FAQs About Social Security Disability
- Am I Entitled to Social Security Disability?
- How Does Social Security Determine if I Am Disabled and Eligible for Benefits?
Social Security Title II Disability provides disabled workers with monthly benefits and Medicare coverage after receiving SSDI benefits for 24 months. In order to be found disabled, you must be unable to work due to your disability which has lasted or can be expected to last for twelve continuous months. Generally, in order to be found disabled, you must have worked 5 out of the 10 years prior to the date you became disabled. Social Security breaks a year down into four quarters. In 2013, you have worked a full quarter credit if you earned $1,160 of income. If you have earned $4,640, you have earned four credits for the year even if all of your earnings were earned in one month.
Social Security uses a 5 step sequential evaluation process as follows:
Step #1 Social Security must determine whether you are engaged in substantial gainful activity from the alleged disability onset date. Substantial gainful activity is defined as work activity that is both substantial and gainful. If you are engaged in substantial gainful activity, you will not be found disabled regardless of your medical impairments.
Step #2 Social Security must determine whether your medical records establish that you have a severe medical condition or combination of medical impairments that are severe. If it is determined that your impairment or combination of impairments are not severe, you will not be found disabled. If the impairments are severe, you move on to Step #3.
Step #3 Social Security must determine whether your condition or combination of impairments meet or equal listed impairments under the Code of Federal Regulations, 20 CFR 404. If you meet or equal the listings of medical impairments, you are automatically found disabled at this step.
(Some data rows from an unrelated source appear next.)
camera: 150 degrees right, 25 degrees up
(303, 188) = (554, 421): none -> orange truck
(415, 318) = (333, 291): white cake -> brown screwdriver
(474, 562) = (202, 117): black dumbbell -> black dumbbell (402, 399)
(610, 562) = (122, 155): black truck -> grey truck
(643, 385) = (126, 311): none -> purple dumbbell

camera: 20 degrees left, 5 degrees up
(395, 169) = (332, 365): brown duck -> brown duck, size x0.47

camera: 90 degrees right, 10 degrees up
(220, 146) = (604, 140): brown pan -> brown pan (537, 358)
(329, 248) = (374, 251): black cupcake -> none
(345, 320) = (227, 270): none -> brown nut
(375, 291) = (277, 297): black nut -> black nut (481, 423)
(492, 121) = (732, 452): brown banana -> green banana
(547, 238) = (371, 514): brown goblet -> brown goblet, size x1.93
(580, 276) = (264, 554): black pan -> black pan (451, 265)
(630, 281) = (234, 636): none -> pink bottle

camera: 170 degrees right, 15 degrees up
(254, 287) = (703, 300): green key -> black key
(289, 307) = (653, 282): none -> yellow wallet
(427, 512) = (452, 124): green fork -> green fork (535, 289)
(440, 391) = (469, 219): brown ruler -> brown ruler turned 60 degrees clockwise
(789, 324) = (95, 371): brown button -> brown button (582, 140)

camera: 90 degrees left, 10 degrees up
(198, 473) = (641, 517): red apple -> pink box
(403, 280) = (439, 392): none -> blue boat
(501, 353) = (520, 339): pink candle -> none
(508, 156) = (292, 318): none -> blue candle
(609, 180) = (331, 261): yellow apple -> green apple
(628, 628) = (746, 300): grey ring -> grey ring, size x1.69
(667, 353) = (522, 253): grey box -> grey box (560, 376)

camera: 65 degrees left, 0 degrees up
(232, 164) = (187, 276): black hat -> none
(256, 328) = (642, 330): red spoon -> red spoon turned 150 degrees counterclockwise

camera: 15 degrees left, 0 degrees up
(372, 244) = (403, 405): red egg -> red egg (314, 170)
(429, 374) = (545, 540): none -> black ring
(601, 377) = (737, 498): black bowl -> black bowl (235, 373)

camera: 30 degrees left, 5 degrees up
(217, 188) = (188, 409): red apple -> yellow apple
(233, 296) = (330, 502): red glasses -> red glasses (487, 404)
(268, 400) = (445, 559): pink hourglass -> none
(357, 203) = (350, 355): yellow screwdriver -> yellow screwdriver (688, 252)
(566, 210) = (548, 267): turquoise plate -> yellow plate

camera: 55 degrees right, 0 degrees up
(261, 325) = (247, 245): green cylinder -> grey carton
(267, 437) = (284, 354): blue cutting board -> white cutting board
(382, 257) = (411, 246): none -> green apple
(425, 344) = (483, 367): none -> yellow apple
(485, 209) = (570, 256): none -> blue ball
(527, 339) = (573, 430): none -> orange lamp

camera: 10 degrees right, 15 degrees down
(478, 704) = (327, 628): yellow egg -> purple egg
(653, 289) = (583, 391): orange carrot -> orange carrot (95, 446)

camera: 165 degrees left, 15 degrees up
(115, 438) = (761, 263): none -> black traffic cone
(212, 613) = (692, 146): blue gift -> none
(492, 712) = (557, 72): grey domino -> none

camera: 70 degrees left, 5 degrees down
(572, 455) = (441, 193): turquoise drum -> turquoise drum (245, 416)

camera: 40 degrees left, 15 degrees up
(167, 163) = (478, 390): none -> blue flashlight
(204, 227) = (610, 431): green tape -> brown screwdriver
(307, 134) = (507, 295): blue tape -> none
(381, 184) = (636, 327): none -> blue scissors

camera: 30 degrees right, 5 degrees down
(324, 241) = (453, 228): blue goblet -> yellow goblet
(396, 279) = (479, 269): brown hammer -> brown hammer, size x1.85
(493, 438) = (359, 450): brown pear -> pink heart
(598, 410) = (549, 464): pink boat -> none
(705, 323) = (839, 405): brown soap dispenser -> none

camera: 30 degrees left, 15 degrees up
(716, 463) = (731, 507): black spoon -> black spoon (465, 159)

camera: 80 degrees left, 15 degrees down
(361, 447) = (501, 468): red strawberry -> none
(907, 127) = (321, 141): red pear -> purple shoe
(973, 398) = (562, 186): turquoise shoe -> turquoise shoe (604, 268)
If you do not meet the listings, the analysis proceeds to Step #4.
Step #4 Social Security must determine if you can perform any past relevant work. Social Security must first determine what your residual functional capacity is based on your age, education and previous work experience. If it is determined that you can perform past relevant work, you will not be found disabled. If it is determined that you can not perform any past relevant work, Step #5 criteria is evaluated.
Step #5 Social Security considers your age, education, work experience and residual functional capacity to determine if there are jobs in significant numbers in the national economy that you can perform. If you are able to do other work, you are not disabled. If you are found unable to perform other work that exists in significant numbers, you will be found disabled.